Mothers who come from middle/upper class backgrounds are not neccessarily forced to choose between parenting and financial stability. A women could have sufficient education and skills so as to obtain enough financial stability to sustain her through the years that she choses to stay home with a child. Similarly, I would argue that most middle/upper class women are in a position where the household could be sustained financially by the income of her partner (though this seems to be rapidly changing). Also, upper/middle class women have increased access to situations that allow their partners to take an increased role in parenting so they can pursue their careers. Finally, they have increased access to quality child care so that they can insure their child’s happiness and continued development if they choose or are forced to enter the workforce or obtain additional education.

For a “welfare mother”, however, the choice between parenting and career is zero sum. As many are single, they cannot be supported by another income. The cruelest irony, however, is that if an underprivalged women decides to enter the job market, her lack of skills, coupled with gender based wage inequality ensures that she will make only a subsistance income. If she wishes to obtain additional education or training to improver her standard of living, she must still make the same parenting trade off. As high quality child care is virtually inaccesible to underprivalaged women, the negative impacts of the womens situation are only compounded.

While the odds stacked against a “welfare mother” are certainly great, it is her children who are the real victims. I would argue that children benefit greatly from a fostering, nuturing environment. The hikes, story time, trips to the museum and library, and later nursery school certainly gave my brother and I a distinct advantage over other children. I think that a clear correlation can be drawn between children who had a great deal of parental interaction and quality child care as young children and children who succeed later in life. By forcing underprivalaged women into the work force (to avoid the “welfare mother ” stigma, as well as to maintaing government support), we are depriving their children of great opportunity and ensuring that they will continue to be part of this cycle of inequality. The cruelest reality, however, is that the amount of money that underprivalaged women make when they move off welfare (and therefore sacrifice time with their children) is so little that they cannot offer the benefits of increased economic prosperity to their children. Their children are, in effect, doubly screwed.

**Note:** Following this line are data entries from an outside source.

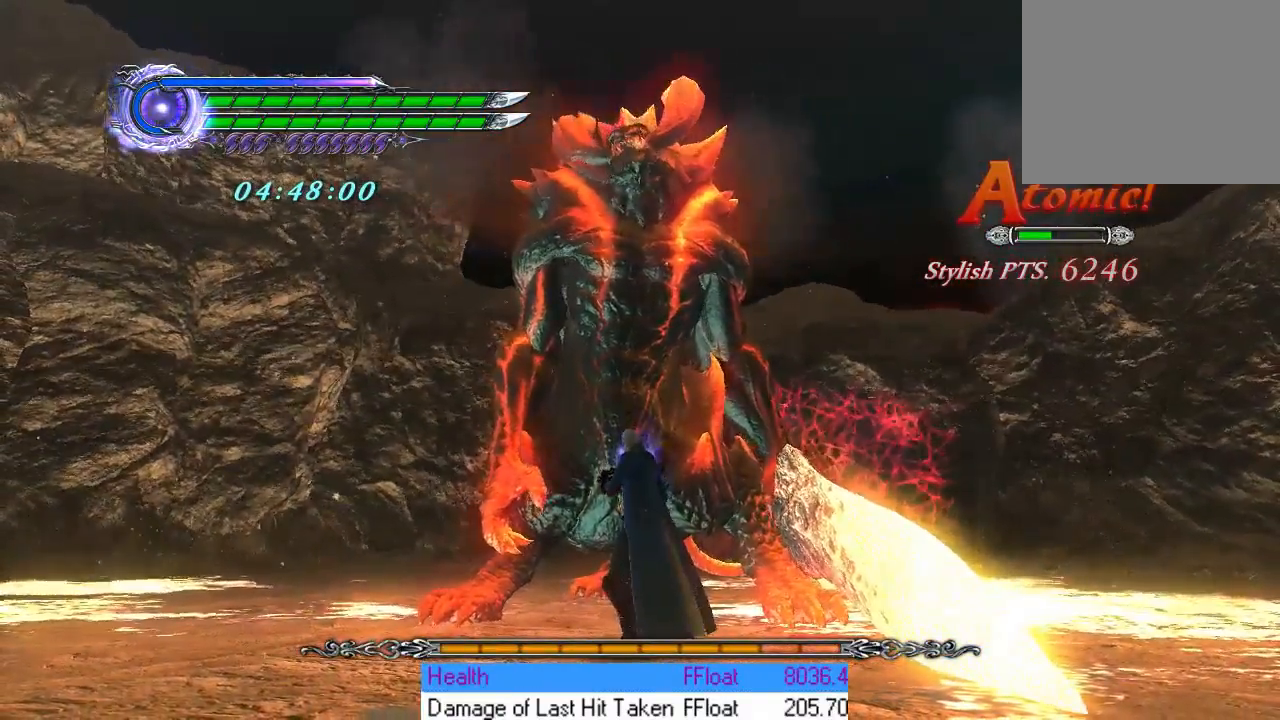
{"buttons": [], "left_stick": "center", "events": []}
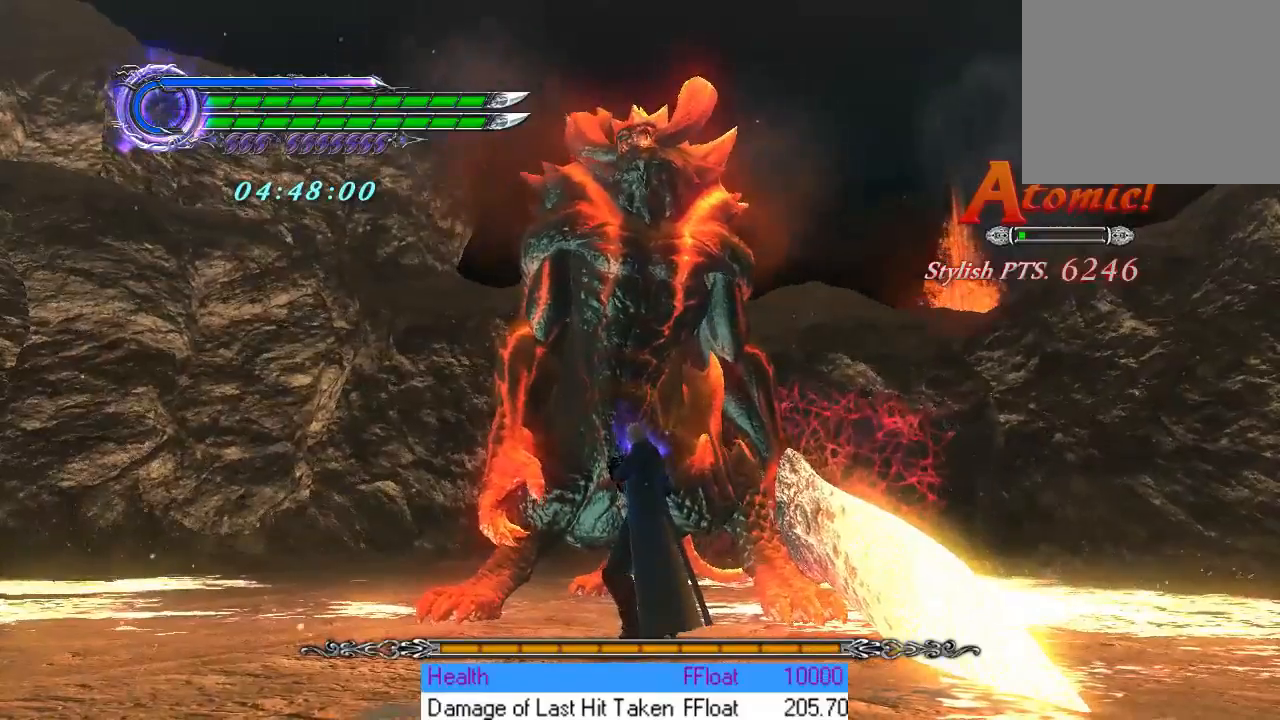
{"buttons": ["R1"], "left_stick": "center", "events": [[134, "R1", "down"]]}
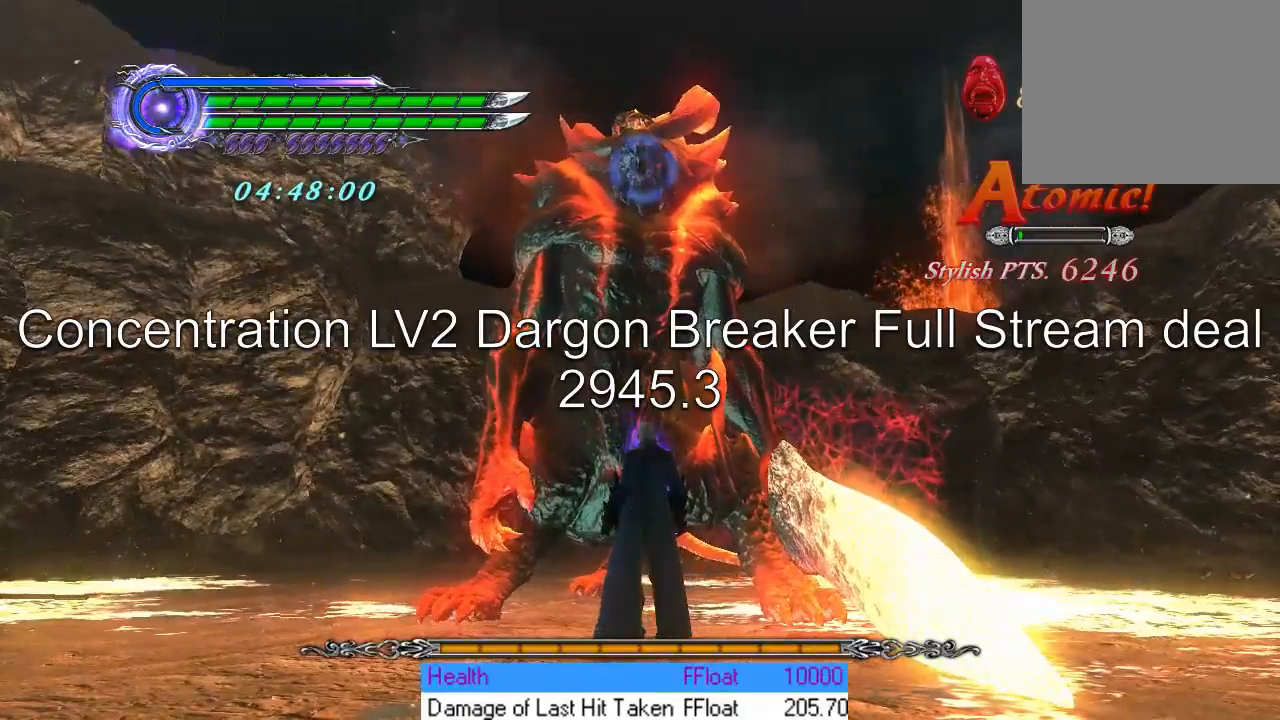
{"buttons": ["TRIANGLE", "R1"], "left_stick": "down", "events": [[283, "left_stick", "down"], [350, "TRIANGLE", "down"]]}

What can society do about this problem? First, quality child care needs to be accessable to all children, regardless of economic standing. Also, employers and educational institutions must make it easier for mothers and fathers to juggle career and parenting. Finally, the social stigma assigned to underprivaleged women who choose to focus on parenting should be removed. Government support via welfare is a small price to pay for increased opportunity for children. If conservatives truly value women taking a more traditional, child-rearing role, they ought to support it across the board, and not just for the wealthy.